Petisi 181 (271) Juta Jiwa Lebih
// Zakirman Tanjung
izinkan saya menikmati kemerdekaan negeri ini, Pak!
saya hanya menghargai jasa pahlawan
kita sama-sama membenci penjajahan kan, Pak?
saya bukan gepeka, hanya penegak
kebenaran sering rebah, Pak
terinjak-injak
saya cuma cari makan
juga membajui Ibu Pertiwi
agar tidak usil dijahili jemari usil
izinkan saya memiliki kemerdekaan negeri ini, Pak!
saya juga cucu-buyut moyang yang berjuang
kemerdekaan ini untuk kita kan, Pak?
bagi mereka telah cukup seliang lahat sebilah papan
barisan doa dari kita yang rela berkhusu’
izinkan saya mempertahankan kemerdekaan negeri ini, Pak!

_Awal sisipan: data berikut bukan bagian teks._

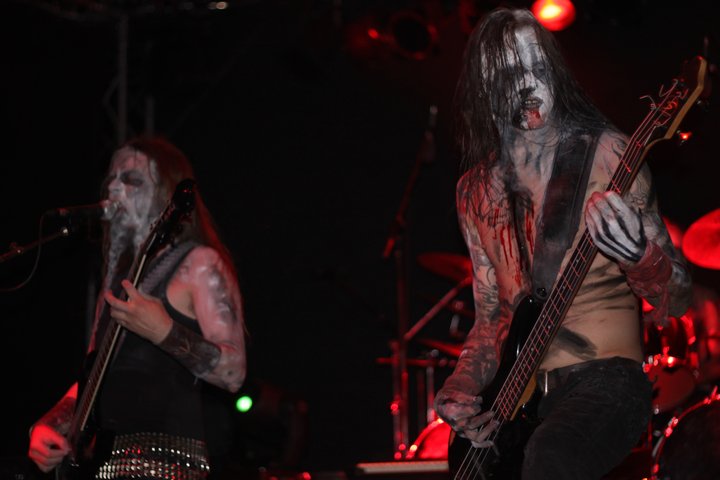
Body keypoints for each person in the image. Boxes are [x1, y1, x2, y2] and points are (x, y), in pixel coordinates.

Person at [433, 7, 693, 479]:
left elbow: (678, 297)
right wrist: (460, 387)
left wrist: (640, 255)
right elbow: (491, 319)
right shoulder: (473, 191)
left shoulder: (609, 155)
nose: (530, 83)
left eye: (539, 65)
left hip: (607, 380)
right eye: (512, 72)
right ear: (484, 86)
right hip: (519, 404)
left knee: (551, 458)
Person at [27, 136, 247, 479]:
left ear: (166, 192)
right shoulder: (116, 281)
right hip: (107, 464)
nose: (114, 187)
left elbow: (234, 373)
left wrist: (164, 332)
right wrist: (48, 426)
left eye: (131, 179)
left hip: (169, 463)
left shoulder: (199, 263)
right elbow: (92, 377)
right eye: (111, 179)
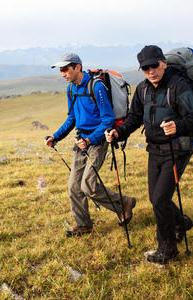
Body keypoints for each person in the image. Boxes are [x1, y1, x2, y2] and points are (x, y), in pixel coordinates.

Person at [105, 45, 193, 264]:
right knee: (156, 198)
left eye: (154, 65)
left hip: (177, 150)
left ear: (163, 63)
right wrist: (118, 132)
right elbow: (135, 117)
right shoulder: (142, 89)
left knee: (159, 199)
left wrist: (178, 125)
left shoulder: (179, 86)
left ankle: (167, 249)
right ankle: (181, 222)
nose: (150, 71)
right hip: (154, 150)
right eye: (145, 68)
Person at [45, 53, 136, 237]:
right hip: (81, 141)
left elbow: (108, 119)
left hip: (97, 141)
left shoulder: (97, 87)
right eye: (60, 70)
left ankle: (124, 202)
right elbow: (72, 117)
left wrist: (90, 140)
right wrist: (55, 137)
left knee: (88, 185)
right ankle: (84, 225)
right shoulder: (71, 89)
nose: (62, 73)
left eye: (65, 69)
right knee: (74, 187)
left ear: (77, 67)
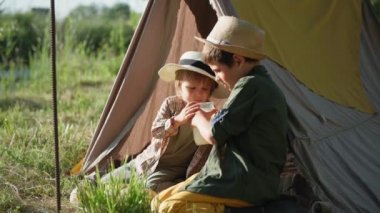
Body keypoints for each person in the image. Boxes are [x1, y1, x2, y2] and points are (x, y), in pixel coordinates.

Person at [151, 16, 289, 212]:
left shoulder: (250, 85)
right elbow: (229, 126)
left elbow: (213, 134)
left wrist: (198, 117)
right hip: (230, 176)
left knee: (171, 207)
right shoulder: (259, 84)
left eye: (217, 70)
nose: (216, 78)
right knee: (158, 201)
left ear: (238, 61)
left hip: (242, 181)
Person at [70, 51, 228, 204]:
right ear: (179, 87)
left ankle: (133, 196)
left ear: (210, 92)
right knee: (110, 179)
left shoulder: (210, 112)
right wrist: (177, 121)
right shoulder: (171, 105)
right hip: (147, 159)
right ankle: (95, 187)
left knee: (149, 187)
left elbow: (213, 144)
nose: (198, 95)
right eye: (191, 88)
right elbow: (156, 131)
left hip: (172, 169)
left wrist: (211, 120)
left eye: (204, 89)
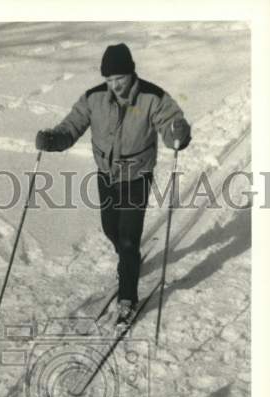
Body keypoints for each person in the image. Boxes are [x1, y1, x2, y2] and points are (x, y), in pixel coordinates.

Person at [36, 42, 191, 328]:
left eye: (119, 79)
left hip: (137, 177)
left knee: (129, 239)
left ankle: (127, 299)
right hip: (106, 176)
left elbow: (171, 122)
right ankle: (128, 261)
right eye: (109, 80)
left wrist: (177, 133)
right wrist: (54, 139)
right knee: (112, 230)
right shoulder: (94, 98)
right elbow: (72, 125)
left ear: (131, 74)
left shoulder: (151, 97)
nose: (115, 85)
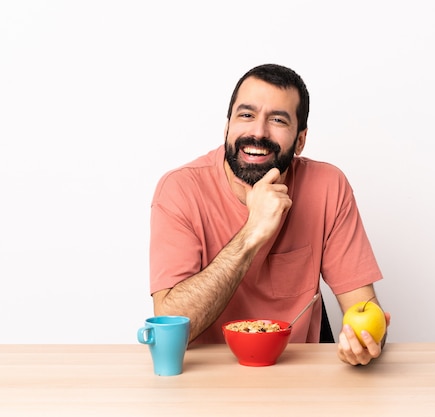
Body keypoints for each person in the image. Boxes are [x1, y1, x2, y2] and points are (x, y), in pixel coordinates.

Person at [149, 63, 391, 365]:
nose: (258, 132)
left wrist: (366, 342)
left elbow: (364, 309)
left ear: (300, 140)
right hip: (206, 380)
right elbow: (171, 324)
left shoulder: (328, 186)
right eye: (246, 115)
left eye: (278, 120)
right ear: (226, 127)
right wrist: (253, 232)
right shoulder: (180, 189)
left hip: (300, 379)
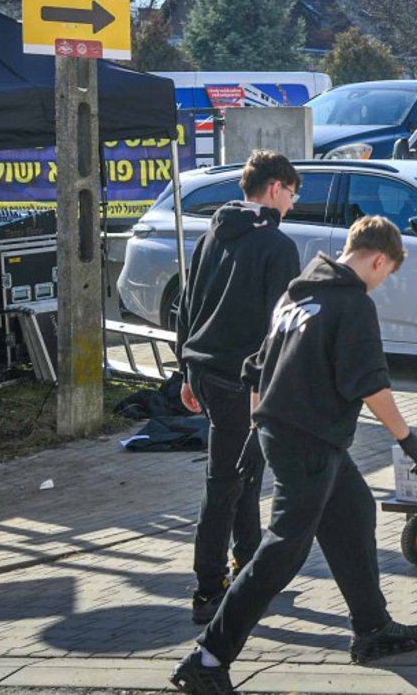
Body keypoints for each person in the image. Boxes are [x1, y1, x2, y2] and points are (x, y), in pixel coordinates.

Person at [171, 216, 417, 695]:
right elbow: (371, 383)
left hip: (293, 434)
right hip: (308, 440)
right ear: (378, 260)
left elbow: (257, 368)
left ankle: (372, 628)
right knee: (283, 550)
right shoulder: (351, 304)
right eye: (386, 273)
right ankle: (208, 658)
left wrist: (255, 429)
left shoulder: (298, 295)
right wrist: (406, 438)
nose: (382, 282)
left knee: (354, 509)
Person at [176, 150, 302, 625]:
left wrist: (185, 369)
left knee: (246, 476)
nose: (290, 204)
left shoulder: (213, 231)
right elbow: (282, 326)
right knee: (225, 483)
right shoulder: (276, 245)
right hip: (240, 379)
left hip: (206, 371)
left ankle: (249, 571)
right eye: (290, 194)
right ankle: (209, 589)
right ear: (273, 189)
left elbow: (189, 302)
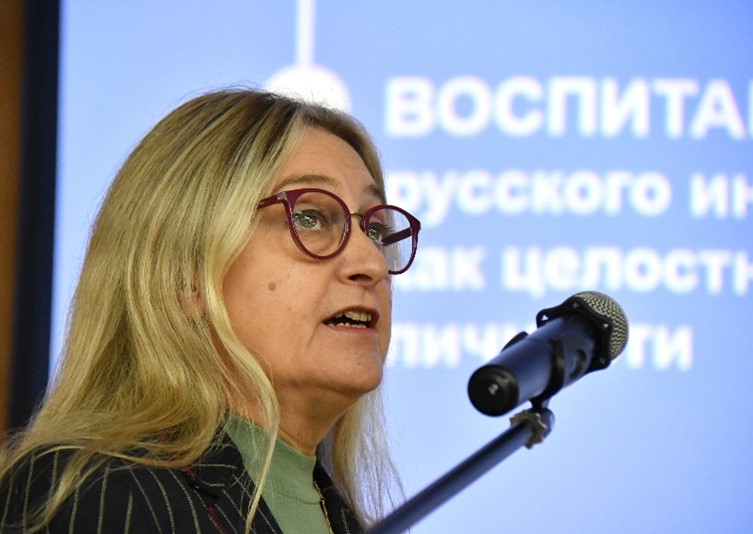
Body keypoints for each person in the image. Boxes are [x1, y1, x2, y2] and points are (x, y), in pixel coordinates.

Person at [0, 88, 421, 533]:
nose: (373, 263)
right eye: (310, 217)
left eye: (375, 230)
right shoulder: (95, 491)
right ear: (185, 276)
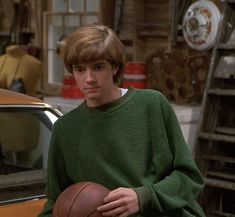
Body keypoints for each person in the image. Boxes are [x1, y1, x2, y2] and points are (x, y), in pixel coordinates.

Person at [38, 24, 205, 217]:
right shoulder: (65, 129)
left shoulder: (151, 104)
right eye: (80, 69)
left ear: (115, 68)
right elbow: (55, 202)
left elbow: (190, 178)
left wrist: (143, 196)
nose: (88, 78)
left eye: (98, 67)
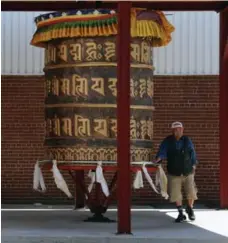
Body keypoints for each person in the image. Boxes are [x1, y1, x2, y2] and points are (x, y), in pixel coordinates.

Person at [155, 121, 198, 223]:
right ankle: (180, 213)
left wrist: (194, 165)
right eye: (176, 129)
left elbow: (192, 152)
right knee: (175, 194)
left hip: (187, 171)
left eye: (180, 129)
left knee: (191, 192)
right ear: (173, 131)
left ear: (182, 130)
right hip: (174, 171)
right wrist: (158, 158)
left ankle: (190, 209)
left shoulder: (187, 140)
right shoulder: (168, 141)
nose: (178, 131)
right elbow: (162, 151)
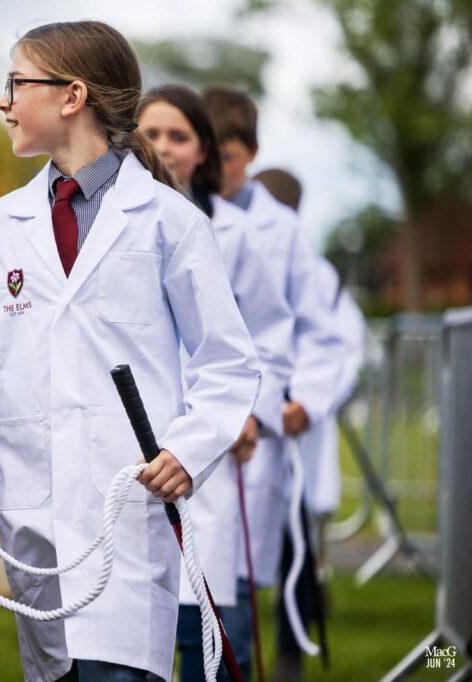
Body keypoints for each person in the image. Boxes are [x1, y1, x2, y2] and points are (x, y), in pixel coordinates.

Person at [0, 21, 261, 682]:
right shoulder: (0, 227)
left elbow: (228, 362)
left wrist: (189, 450)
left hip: (126, 514)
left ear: (72, 96)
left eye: (16, 84)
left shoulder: (167, 222)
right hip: (32, 518)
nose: (3, 102)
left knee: (116, 672)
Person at [138, 85, 295, 681]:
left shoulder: (235, 234)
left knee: (211, 642)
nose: (164, 147)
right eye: (151, 133)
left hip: (213, 459)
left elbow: (270, 338)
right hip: (133, 453)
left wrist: (250, 411)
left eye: (179, 136)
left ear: (204, 150)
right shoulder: (103, 228)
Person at [203, 87, 347, 681]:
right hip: (188, 433)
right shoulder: (176, 214)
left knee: (234, 600)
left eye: (228, 157)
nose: (217, 169)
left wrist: (302, 400)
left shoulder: (280, 231)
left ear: (251, 153)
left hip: (254, 437)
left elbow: (322, 331)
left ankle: (286, 660)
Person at [254, 168, 366, 681]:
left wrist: (309, 401)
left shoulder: (317, 275)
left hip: (297, 434)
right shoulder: (236, 258)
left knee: (295, 545)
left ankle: (290, 655)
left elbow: (346, 350)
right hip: (247, 430)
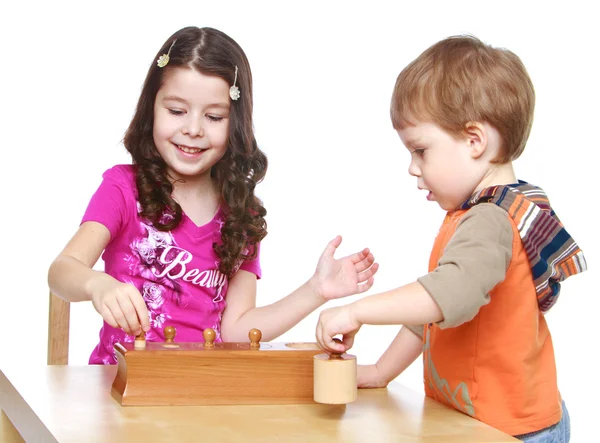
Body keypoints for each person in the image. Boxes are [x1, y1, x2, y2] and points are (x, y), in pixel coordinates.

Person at [48, 26, 378, 365]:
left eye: (214, 116)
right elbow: (61, 271)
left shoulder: (241, 216)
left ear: (235, 123)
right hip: (117, 391)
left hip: (200, 396)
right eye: (176, 111)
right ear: (152, 109)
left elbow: (236, 331)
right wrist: (97, 285)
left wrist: (316, 290)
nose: (193, 129)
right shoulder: (122, 189)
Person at [315, 35, 585, 442]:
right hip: (474, 423)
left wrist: (356, 312)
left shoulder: (491, 220)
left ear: (474, 141)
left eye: (421, 150)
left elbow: (440, 297)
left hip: (513, 430)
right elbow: (429, 319)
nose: (412, 167)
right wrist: (381, 372)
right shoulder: (469, 215)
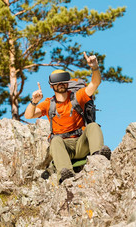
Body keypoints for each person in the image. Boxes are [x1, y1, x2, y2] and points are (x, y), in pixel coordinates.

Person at [25, 52, 111, 183]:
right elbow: (29, 115)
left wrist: (95, 67)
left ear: (67, 83)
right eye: (56, 82)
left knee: (93, 126)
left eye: (63, 81)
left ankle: (99, 159)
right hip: (64, 148)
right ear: (51, 86)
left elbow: (95, 83)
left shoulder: (78, 96)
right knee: (55, 141)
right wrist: (34, 101)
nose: (60, 84)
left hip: (82, 143)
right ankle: (66, 174)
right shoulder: (49, 104)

sebab, masih banyak famili kita yang tertindas di kolong-kolong keserakahan dimulutmanisi janji-janji imitasi
saya bukan gepeka hanya pembela
keadilan sering diomongkosongkan
padahal kita membutuhkannya kan, Pak?
Izinkanlah saya berjuang, Pak!
ternyata kemerdekaan belum sempurna
di sana-sini masih buka praktek penjajahan
entah legal atau tak ada yang berani menjegal
gepeka = generasi penggugat kemerdekaan
Jakarta, 1994
Puisi ‘Petisi 181 Juta Jiwa Lebih’ telah dipublikasikan Surat Kabar Suara Pembaruan, Jakarta, Minggu 12 Februari 1995
====
Bulan Madu Negeri Pengungsian
// Zakirman Tanjung
kita kenyangi lapar ini dengan tawa
aku tak kuasa menatap bola di matamu
getir enggan beranjak
padahal kita begitu sering mengajaknya
mendustai kenyataan
malam ini kuingin mengulum lembut bibirmu
sayang terlanjur pagi kau menelannya
“pengganti sarapan,” cetusmu memelas
kita susuri hamparan retak-rengkah
kau bergelayut di belulang pundakku
trenyuh sapaan kanan – kiri
padahal kita bukan petugas kemanusiaan
aku ingin mengajakmu menyanyi
cacing-cacing di perut kita duluan bersenandung
tertegun, kita bertatapan, menikmati
“aku ngidam lihat hutan pegunungan,” rengekmu mengiris hati
kubawa kau terlelap ke barak
di mimpi kita menceburi sungai siak
kau tersenyum memipil sebelah jantungku
Perbatasan Zaire – Rwanda, 1995
==
Surat Anak Pengungsi
// Zakirman Tanjung
saya ingin menangis, Kak
tapi tak punya airmata lagi
air liur pun kering-kerontang
kamp-kamp pada tandus
perang itu jahat ya, Kak!
Kak, Indonesiamu indah ya?
hutannya sejuk rimbanya teduh
masa-masa sekolah mengasyikkan
oow, Indonesiamu di ujung angan
Kak, kirimi saya sedahan pinus
lapar kami beritamu, tangis kami nyanyianmu
tercetak di koran-koran
tersiar di radio
kau tayangkan di televisi
Kak, kapan hujan akan turun?
kapan saya bias menangis lagi?
Ethiopia, 1989
==
Surat Tawanan Perang
// Zakirman Tanjung
kalau kau pernah merenung sesaat
longoklah kamp-kamp tandus dan gersang
tataplah negeri kami, rengkah tanah merah
genderang, biola dan pembantaian
kalau kau pernah masuk penjara
anak – binimu masih bisa melepas rindu
rasakan derita kami di sini
korban kebuasan nafsu duniawi
kalau kau pernah menanggung lapar
waktu berbuka dating menanti
sekadar tidur tak kami kata
bukan tangis narapidana
Palestina, 1988
(Ketiga puisi di atas telah dipublikasikan Surat Kabar Riau Pos, Pekanbaru, Minggu 4 Mei 1997)
Zakirman Tanjung atau pernah mempopulerkan diri dengan nama pena Zastra Certa (Zakirman Susastra Cancer Tanjung) dan Playboy Pattikawa, lahir 13 Rabi'ul Akhir 1389. Menulis puisi, cerita fiksi, opini dan surat cinta sejak masih di bangku SD tetapi baru mulai mempublikasikannya Agustus 1985. Pernah kuliah di Fakultas Sastra Universitas Andalas (BP 90184041) kemudian keluar setelah memecat rektor, memberhentikan dekan dan membebas-tugaskan dosen-dosen.